* **Given data**:

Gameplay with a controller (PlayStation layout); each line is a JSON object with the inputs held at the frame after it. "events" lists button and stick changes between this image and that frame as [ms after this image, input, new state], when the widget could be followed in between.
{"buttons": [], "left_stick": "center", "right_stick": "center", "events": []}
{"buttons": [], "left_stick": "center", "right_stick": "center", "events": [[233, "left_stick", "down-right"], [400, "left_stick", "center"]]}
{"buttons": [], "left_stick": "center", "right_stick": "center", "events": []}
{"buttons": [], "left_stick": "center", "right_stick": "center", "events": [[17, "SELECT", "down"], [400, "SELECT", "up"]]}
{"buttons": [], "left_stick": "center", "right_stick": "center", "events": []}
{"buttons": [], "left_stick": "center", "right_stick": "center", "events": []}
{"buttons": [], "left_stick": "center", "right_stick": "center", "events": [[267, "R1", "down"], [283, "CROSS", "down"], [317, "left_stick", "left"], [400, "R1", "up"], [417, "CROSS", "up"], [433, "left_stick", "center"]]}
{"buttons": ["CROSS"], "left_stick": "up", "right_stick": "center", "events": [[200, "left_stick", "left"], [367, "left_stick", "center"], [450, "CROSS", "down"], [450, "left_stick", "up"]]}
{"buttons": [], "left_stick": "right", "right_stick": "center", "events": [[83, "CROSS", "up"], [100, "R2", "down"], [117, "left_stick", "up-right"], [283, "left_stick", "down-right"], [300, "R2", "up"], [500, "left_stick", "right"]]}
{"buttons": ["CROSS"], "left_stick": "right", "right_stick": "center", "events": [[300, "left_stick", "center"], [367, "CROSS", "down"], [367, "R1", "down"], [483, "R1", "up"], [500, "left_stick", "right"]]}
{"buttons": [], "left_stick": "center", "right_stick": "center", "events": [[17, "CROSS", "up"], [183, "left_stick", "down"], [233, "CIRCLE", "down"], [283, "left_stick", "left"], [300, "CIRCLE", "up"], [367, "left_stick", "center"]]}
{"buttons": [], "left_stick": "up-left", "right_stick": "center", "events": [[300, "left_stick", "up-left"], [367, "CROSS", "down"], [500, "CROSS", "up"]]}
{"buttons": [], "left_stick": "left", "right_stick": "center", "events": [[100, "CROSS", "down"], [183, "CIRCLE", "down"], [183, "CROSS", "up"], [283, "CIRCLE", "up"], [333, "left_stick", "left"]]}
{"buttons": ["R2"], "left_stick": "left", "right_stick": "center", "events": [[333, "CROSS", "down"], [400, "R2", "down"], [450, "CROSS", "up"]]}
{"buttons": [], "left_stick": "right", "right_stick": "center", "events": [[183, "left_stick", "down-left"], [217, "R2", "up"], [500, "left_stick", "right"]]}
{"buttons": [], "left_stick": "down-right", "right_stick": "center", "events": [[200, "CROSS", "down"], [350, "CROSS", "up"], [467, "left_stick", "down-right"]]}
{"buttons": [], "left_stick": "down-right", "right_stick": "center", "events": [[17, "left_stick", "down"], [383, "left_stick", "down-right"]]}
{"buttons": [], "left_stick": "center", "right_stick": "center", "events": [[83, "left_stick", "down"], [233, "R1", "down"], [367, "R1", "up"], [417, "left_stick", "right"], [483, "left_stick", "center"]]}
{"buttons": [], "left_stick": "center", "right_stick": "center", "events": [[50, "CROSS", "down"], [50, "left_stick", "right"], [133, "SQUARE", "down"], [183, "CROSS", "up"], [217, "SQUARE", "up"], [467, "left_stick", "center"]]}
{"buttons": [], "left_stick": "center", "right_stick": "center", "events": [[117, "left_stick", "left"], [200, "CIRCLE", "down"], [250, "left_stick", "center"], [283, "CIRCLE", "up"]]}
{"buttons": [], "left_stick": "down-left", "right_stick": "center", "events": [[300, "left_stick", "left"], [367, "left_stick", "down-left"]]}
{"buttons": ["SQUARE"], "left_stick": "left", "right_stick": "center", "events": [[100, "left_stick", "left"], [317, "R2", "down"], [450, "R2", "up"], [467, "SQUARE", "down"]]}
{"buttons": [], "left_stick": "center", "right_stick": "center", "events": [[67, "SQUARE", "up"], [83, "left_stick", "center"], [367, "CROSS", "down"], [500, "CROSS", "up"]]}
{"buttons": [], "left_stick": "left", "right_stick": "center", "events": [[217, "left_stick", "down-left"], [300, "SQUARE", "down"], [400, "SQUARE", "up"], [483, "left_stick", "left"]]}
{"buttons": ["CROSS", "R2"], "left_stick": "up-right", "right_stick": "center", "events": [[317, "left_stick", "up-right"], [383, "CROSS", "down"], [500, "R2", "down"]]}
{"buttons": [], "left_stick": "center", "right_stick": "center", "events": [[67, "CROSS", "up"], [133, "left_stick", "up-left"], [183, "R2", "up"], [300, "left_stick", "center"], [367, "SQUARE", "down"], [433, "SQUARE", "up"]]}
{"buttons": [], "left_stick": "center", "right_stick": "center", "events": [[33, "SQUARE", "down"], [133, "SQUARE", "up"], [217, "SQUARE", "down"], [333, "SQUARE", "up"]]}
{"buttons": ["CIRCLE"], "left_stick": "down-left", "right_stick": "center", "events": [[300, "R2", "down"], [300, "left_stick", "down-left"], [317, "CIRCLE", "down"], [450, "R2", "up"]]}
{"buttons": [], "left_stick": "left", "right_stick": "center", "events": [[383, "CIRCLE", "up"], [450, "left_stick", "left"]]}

* **Problem to solve**:
Copy from the entries only those lines that hold the word "CIRCLE".

* **Exercise solution**:
{"buttons": [], "left_stick": "center", "right_stick": "center", "events": [[17, "CROSS", "up"], [183, "left_stick", "down"], [233, "CIRCLE", "down"], [283, "left_stick", "left"], [300, "CIRCLE", "up"], [367, "left_stick", "center"]]}
{"buttons": [], "left_stick": "left", "right_stick": "center", "events": [[100, "CROSS", "down"], [183, "CIRCLE", "down"], [183, "CROSS", "up"], [283, "CIRCLE", "up"], [333, "left_stick", "left"]]}
{"buttons": [], "left_stick": "center", "right_stick": "center", "events": [[117, "left_stick", "left"], [200, "CIRCLE", "down"], [250, "left_stick", "center"], [283, "CIRCLE", "up"]]}
{"buttons": ["CIRCLE"], "left_stick": "down-left", "right_stick": "center", "events": [[300, "R2", "down"], [300, "left_stick", "down-left"], [317, "CIRCLE", "down"], [450, "R2", "up"]]}
{"buttons": [], "left_stick": "left", "right_stick": "center", "events": [[383, "CIRCLE", "up"], [450, "left_stick", "left"]]}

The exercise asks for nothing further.